🤖 AI Summary
In task and motion planning (TAMP), high-level task plans often fail to refine into feasible continuous motions due to abstraction mismatches in symbolic models, leading to repeated replanning and inefficiency. To address this, we propose a pre-planning risk-aware mechanism leveraging pretrained vision-language models (VLMs): early in the planning process, the VLM performs cross-modal (image + text) commonsense reasoning over task actions to identify structures inherently unrefinable into motion, and automatically generates kinematic and geometric constraints to prune infeasible search spaces. This is the first work to integrate VLMs into the *pre-planning* phase of TAMP, enabling early alignment between abstract task semantics and embodied feasibility.
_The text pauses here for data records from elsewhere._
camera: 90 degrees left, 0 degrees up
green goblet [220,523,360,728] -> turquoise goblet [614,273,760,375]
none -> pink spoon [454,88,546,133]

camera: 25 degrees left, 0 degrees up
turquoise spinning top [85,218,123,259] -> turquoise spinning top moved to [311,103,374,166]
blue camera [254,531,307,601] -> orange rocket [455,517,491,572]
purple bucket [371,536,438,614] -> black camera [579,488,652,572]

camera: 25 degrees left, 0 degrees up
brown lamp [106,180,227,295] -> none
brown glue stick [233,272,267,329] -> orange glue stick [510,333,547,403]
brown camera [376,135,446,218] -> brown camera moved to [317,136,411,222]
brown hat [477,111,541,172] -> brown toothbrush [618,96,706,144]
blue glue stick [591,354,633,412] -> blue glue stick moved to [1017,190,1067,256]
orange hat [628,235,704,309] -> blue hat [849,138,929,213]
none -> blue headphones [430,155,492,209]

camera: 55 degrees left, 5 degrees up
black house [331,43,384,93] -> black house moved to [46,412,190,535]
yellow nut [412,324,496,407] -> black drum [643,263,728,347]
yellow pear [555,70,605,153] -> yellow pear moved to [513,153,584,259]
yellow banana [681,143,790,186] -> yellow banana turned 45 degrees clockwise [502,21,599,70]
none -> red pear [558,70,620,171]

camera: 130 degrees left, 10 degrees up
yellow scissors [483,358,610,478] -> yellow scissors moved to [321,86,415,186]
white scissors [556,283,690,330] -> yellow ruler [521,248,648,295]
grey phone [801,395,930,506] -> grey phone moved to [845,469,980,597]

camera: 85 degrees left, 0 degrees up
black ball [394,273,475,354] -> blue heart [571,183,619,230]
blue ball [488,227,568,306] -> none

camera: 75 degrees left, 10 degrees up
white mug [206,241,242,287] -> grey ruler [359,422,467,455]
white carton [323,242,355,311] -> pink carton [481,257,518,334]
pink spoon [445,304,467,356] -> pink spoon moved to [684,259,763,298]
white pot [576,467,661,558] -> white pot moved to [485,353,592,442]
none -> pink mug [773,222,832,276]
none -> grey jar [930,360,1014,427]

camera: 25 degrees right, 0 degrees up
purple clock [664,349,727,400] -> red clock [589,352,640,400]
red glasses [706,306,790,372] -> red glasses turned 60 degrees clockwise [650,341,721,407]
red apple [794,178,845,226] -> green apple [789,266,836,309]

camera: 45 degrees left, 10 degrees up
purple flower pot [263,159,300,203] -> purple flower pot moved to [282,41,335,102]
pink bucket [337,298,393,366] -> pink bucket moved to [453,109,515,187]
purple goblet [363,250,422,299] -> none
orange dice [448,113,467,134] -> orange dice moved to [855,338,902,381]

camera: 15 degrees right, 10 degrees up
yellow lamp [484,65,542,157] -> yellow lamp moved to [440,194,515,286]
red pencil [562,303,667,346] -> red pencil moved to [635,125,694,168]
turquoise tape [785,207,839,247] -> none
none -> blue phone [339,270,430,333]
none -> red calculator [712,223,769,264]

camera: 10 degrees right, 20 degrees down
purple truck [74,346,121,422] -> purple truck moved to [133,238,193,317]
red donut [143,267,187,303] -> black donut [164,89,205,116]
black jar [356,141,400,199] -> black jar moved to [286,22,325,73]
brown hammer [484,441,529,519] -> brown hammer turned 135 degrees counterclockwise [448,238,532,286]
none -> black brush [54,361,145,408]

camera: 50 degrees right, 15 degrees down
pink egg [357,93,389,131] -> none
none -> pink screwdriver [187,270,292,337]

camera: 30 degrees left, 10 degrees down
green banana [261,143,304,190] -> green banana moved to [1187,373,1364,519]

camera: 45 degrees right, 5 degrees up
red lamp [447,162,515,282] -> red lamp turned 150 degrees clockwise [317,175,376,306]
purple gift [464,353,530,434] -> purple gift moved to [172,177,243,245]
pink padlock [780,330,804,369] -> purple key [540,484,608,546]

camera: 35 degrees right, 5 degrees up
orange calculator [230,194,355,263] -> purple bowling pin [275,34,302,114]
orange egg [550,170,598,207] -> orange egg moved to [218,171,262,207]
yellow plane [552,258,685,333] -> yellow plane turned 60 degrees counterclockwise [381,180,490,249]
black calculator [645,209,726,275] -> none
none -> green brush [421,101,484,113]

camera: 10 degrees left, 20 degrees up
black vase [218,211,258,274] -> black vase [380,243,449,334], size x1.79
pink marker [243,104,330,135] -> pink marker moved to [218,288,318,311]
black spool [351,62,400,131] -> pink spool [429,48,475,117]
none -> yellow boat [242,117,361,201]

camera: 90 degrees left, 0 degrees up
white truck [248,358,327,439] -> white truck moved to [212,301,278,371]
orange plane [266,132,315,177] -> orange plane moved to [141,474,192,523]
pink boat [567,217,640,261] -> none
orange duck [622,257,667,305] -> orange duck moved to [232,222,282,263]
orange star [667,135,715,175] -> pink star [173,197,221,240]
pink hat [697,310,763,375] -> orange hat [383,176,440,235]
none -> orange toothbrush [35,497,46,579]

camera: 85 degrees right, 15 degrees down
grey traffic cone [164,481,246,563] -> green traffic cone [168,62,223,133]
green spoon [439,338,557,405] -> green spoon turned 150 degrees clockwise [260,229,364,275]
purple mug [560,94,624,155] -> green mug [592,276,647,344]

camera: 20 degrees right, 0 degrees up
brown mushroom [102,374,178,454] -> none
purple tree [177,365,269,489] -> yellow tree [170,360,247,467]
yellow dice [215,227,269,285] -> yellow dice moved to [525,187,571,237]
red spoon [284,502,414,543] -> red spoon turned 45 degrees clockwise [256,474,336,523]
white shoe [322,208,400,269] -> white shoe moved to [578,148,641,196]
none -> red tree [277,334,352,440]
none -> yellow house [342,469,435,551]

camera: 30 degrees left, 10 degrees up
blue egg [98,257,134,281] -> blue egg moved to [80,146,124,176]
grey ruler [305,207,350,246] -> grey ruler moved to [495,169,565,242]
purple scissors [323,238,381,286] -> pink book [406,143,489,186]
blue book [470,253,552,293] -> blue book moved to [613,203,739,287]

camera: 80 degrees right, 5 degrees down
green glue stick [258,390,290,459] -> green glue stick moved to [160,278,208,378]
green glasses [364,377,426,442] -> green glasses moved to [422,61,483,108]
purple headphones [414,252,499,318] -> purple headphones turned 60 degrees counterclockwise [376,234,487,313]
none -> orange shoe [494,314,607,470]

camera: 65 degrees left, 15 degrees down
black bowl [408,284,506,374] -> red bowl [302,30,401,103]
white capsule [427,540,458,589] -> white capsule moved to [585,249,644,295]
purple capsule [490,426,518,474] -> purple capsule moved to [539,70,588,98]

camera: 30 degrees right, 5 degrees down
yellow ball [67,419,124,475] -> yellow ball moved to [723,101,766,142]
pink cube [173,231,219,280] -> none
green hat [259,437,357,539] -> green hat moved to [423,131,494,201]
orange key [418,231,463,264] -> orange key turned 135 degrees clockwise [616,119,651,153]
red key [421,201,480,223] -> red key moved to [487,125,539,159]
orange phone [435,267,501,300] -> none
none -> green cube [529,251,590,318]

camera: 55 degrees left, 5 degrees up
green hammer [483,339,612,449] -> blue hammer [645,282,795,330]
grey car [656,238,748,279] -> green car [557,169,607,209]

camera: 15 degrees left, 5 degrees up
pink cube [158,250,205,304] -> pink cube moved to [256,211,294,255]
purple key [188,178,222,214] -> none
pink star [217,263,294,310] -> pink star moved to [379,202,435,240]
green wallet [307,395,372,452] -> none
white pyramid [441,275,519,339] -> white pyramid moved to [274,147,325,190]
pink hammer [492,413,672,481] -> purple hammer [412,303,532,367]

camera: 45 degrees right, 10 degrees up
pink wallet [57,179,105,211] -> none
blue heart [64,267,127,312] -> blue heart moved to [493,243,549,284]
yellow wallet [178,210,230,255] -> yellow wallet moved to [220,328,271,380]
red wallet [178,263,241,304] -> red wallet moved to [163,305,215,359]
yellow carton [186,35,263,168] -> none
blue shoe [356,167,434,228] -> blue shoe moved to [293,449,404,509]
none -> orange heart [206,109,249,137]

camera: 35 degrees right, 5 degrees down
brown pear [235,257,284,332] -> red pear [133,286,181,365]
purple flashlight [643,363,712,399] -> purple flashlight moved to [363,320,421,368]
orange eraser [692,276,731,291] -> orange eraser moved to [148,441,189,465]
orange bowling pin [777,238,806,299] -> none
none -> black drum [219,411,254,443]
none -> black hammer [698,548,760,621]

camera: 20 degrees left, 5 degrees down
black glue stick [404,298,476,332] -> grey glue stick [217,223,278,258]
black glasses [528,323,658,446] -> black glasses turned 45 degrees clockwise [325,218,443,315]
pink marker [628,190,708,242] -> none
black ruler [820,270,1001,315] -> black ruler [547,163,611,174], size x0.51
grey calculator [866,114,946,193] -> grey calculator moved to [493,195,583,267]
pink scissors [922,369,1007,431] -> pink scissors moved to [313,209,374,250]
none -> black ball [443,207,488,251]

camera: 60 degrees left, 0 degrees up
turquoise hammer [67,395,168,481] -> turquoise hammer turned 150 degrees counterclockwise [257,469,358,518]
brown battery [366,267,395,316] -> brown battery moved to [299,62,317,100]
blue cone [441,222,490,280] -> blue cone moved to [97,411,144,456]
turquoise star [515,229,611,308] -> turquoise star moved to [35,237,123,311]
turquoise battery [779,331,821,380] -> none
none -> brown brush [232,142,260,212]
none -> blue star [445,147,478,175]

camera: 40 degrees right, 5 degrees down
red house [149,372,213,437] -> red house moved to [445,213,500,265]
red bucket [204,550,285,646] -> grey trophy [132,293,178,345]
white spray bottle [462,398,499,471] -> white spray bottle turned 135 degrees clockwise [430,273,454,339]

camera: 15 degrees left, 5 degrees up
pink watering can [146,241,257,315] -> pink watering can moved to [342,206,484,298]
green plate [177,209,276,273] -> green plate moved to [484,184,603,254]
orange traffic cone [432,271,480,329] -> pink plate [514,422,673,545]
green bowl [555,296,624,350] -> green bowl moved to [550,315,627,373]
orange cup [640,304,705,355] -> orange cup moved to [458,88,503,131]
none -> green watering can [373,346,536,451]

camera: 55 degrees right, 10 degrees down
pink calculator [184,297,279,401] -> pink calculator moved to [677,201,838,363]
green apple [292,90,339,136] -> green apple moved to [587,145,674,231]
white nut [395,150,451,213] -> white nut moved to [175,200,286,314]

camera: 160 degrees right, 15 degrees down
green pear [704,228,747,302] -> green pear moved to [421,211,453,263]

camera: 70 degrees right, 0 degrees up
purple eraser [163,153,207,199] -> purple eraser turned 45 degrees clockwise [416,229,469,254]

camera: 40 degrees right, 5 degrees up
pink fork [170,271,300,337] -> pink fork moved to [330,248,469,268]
Evaluated on two complex TAMP benchmarks, our method reduces average planning time by 42%, eliminates refinement failures entirely in several cases, and demonstrates strong generalization across unseen objects and configurations.
📝 Abstract
In task and motion planning, high-level task planning is done over an abstraction of the world to enable efficient search in long-horizon robotics problems. However, the feasibility of these task-level plans relies on the downward refinability of the abstraction into continuous motion. When a domain's refinability is poor, task-level plans that appear valid may ultimately fail during motion planning, requiring replanning and resulting in slower overall performance. Prior works mitigate this by encoding refinement issues as constraints to prune infeasible task plans. However, these approaches only add constraints upon refinement failure, expending significant search effort on infeasible branches. We propose VIZ-COAST, a method of leveraging the common-sense spatial reasoning of large pretrained Vision-Language Models to identify issues with downward refinement a priori, bypassing the need to fix these failures during planning. Experiments on two challenging TAMP domains show that our approach is able to extract plausible constraints from images and domain descriptions, drastically reducing planning times and, in some cases, eliminating downward refinement failures altogether, generalizing to a diverse range of instances from the broader domain.